Part of our presentation to Facebook was the performance trendline, specifically how likely it was that real performance in the browser was coming fast. Then V8 launched and despite many mobile hiccups along the way — and the shortterm need to leverage native — we were off to the races.

Large Language Models WebASM/WebGPU feel exactly like 2008 javascript to me.

What can 1B (or 270M) parameters do for you?

If you have a WebGPU-enabled browser (modern Chrome, modern mobile-Chrome, mobile Safari if you turn on the feature flag in settings) you can go visit murd.ai and see a bunch of very silly LLM-in-browser experiments.

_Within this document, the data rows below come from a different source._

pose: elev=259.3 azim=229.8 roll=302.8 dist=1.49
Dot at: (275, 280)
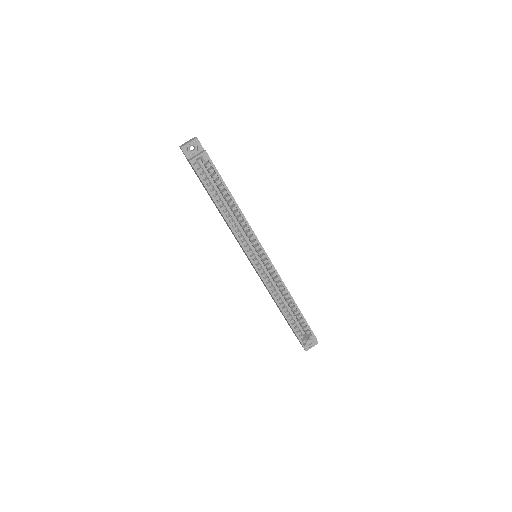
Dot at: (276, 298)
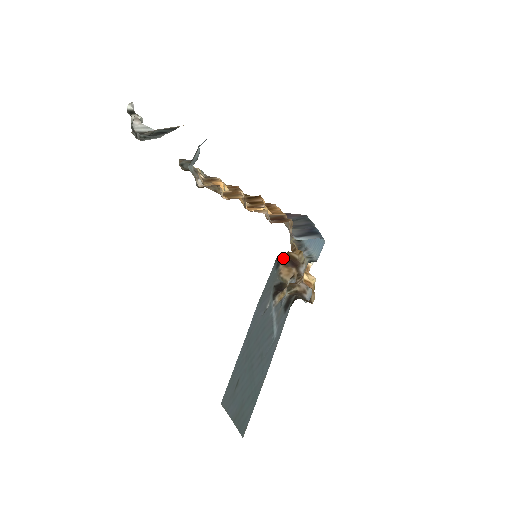
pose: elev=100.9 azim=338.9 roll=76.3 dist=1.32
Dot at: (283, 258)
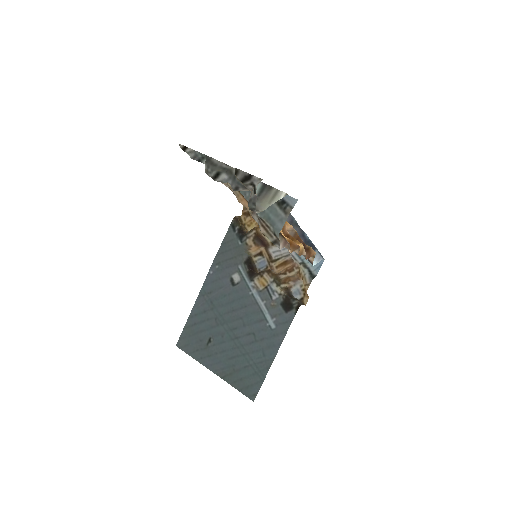
Dot at: (251, 234)
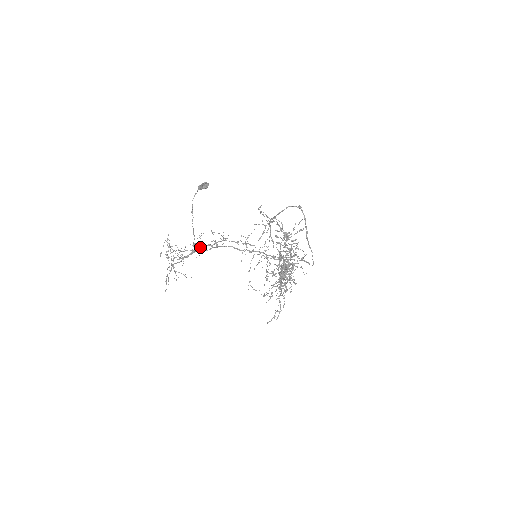
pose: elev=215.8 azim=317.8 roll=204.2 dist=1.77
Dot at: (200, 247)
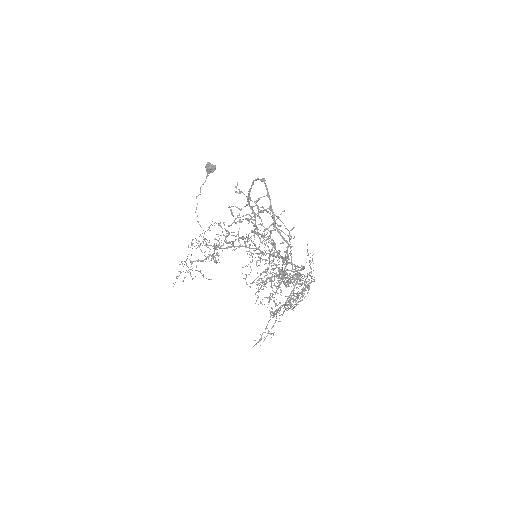
Dot at: (216, 243)
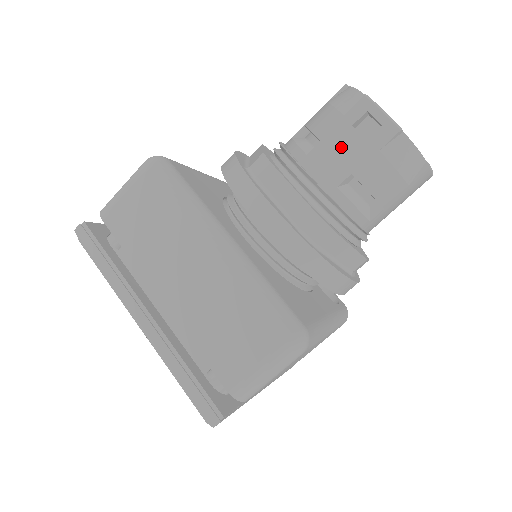
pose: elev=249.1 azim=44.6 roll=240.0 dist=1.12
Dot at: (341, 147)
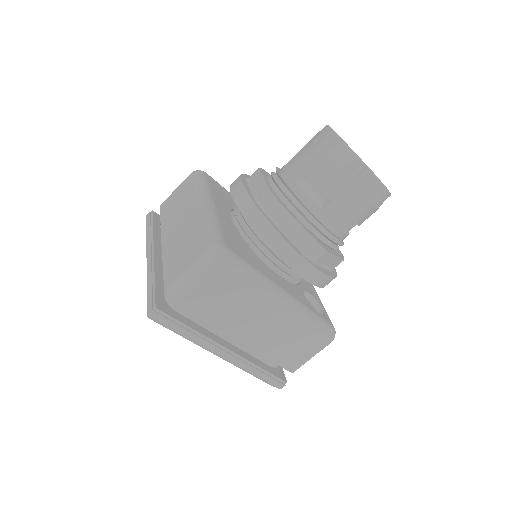
Dot at: (302, 155)
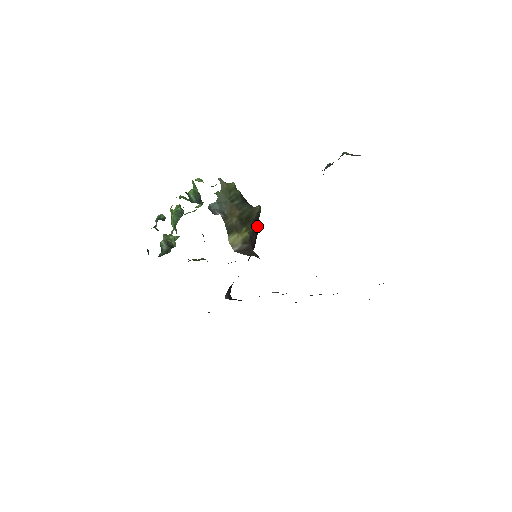
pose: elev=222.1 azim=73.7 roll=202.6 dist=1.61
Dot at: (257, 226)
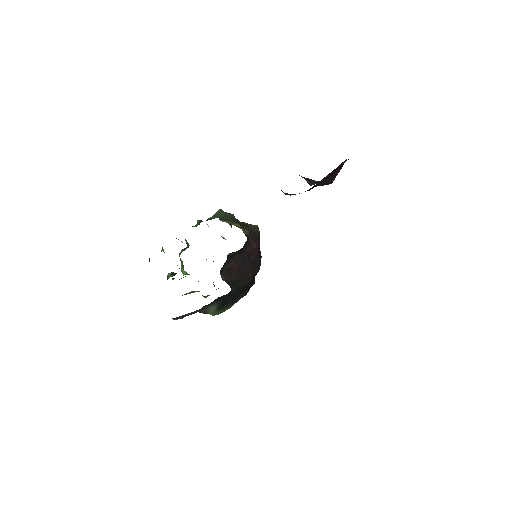
Dot at: (257, 241)
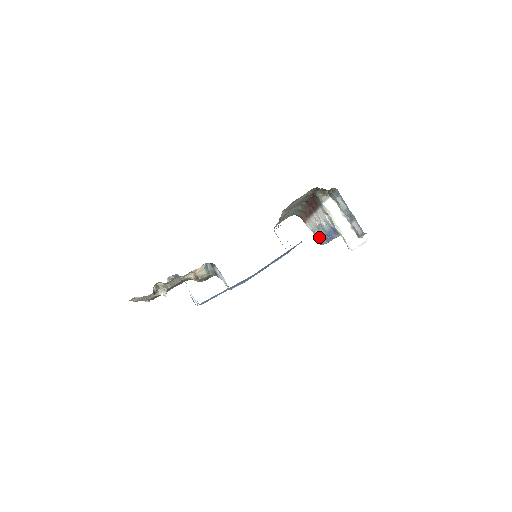
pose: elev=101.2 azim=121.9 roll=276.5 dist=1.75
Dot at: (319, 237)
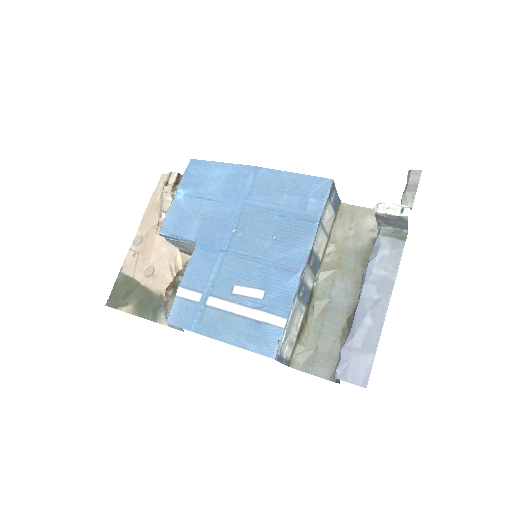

All of the experiments run Gemma3 — the 1B parameter version on desktop or the 270M parameter model on mobile. The model will get downloaded once and then cached via a worker thread so return visits startup much more quickly.

AI Harms Gameshow

Given a scenario with potential AI harms, can you explain the risk and how to avoid it? All the scenarios came from real LLM-related issues that have happened in the last two years. Your answers are judged by Gemma3. It does a surprisingly good job of parsing short answers — despite Gemma’s large context window with larger models, for the embedded versions prompt and answer need to fit in 1000 tokens. Be sure to follow the correct turns prompt structure because otherwise Gemma gets very confused. Otherwise, pretty straight forward. Compared to the reasoning we’ve all gotten used to with larger models, the tiny models are pretty limited and are more sensitive to focusing on the start or the end of the prompt, but overall I was surprised by how well it worked.

AI Versus

Cards Against Humanity, but G-rated and against an AI. Given silly scenarios and even sillier tools, can you argue for a better plan to complete the scenario than the AI? Here, Gemma3 is used both to build the AI’s attempt and to do judging — totally fair, I assure you. Really long arguments tended to regularly lose to the AI — especially with the 270B Gemma3 model — but shorter arguments were judged rather well.

AI Q&A

Ask questions about AI harms. Sort of a more flexible version of the gameshow. Since you can do multiturn conversations, things quickly go off the rails as context gets lost, but the tiny model’s ability to handle synopsizing, paraphrasing, and generally understand free form inputs definitely far outstrips what could have been done with NLP.

MURD Pong

The truly silly one. Tell the AI where the ball is and where its paddle is and ask it what direction to move the paddle. Literally the least efficient way to build pong I think ever attempted. Except… it works. With a modest prompt length, the LLM is more than capable of interactive response rates and unless the Awesome Pong Physics(tm) fails, the LLM will win.

So what did I learn?

It’s pretty easy to get Gemma3 up and running in the browser — much easier than high-performance javascript was in 2008. Moreover, it’s clear that similar local capabilities — whether exported from the browser or the platform — will be coming very quickly and being able to use them to improve inputs, solve weird corner cases NLP struggles with, or generally make funky experiments is going to be awesome.

It also reinforces how quickly devices that don’t have at least halfway decent LLM capabilities are going to get stomped by those that do.